Posted on March 20, 2024

Students from UNCG look at artwork in the Weatherspoon Art Museum.

Thanks to a grant from the Helen Frankenthaler Foundation, as well as state funding specifically earmarked for infrastructure projects, the Weatherspoon Art Museum is able to seize an unprecedented opportunity to improve the building and the visitor and staff experience. In order to make these changes, the museum will close for summer.

The museum is installing all new lighting throughout the upstairs galleries and subtly reconfiguring walls to allow for easier traffic flow between the Guild and Ivy Galleries. The Benjamin Auditorium will get a new computer system, and the first-floor galleries will be entirely repainted ahead of the 2024-25 exhibitions.
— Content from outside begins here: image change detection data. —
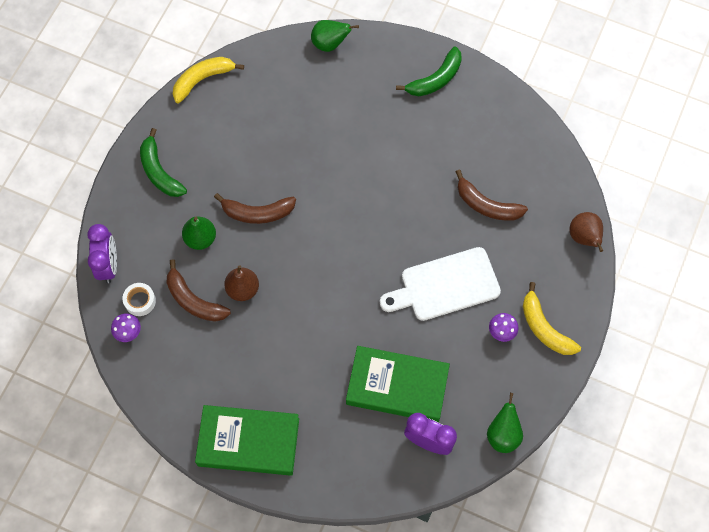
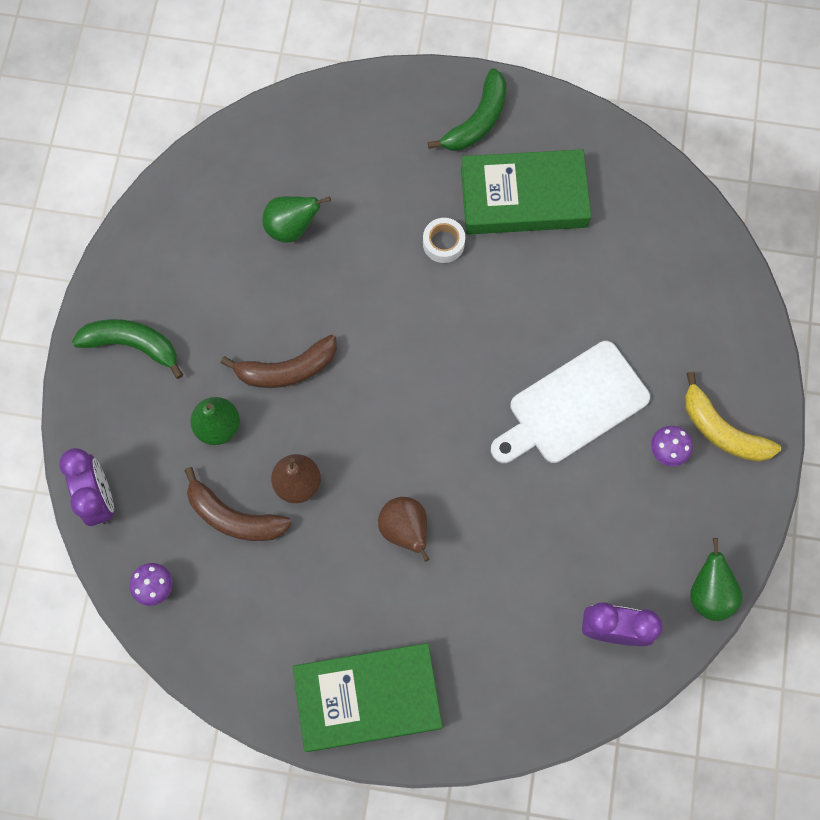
camera: 15 degrees left, 5 degrees up
(140, 301) = (158, 537): white tape -> white tape (443, 243)
(159, 171) = (133, 345): green banana -> green banana turned 150 degrees clockwise
(203, 80) = (156, 199): yellow banana -> none
(330, 44) = (319, 105): green pear -> green pear (292, 228)
(397, 386) = (548, 564): green book -> green book (523, 197)
(486, 205) = (596, 279): brown banana -> none
(584, 238) = (739, 292): brown pear -> brown pear (405, 529)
The upstairs lounge and seating areas will remain open and available to students up until the end of day Saturday, April 20. The first-floor spaces will close after May 25. During this time, staff, art history faculty, and construction crews will be the only ones allowed to access to the museum interior. Signage will be on all doors and gates.

The museum will reopen on August 13 to its regular hours from 10 a.m. – 5 p.m. Visitors will be able to see the changes made to the building to keep up with Weatherspoon’s strategic framework.

Before the first floor closes, guests can check out the 2024 UNCG MFA Thesis Exhibition from April 27 to May 25. This year’s exhibition will feature work by Erin Fei, Karrington Gardner, Sam Machia Keshet, Jason Lord, and Daniel Ramirez-Lamos and represents the culmination of each student’s unique experience at UNCG. The exhibition demonstrates the research, reflection, experimentation, critical thinking, and artistic skills honed by these artists while in the program.

Weatherspoon will hold an artists talk and reception for the MFA Thesis Exhibition on May 2 beginning at 5:30 p.m.

The Lalla Essaydi exhibition will also remain on view until May 25.

Updates will be posted on the Weatherspoon Art Museum website and in regular social media and email communications.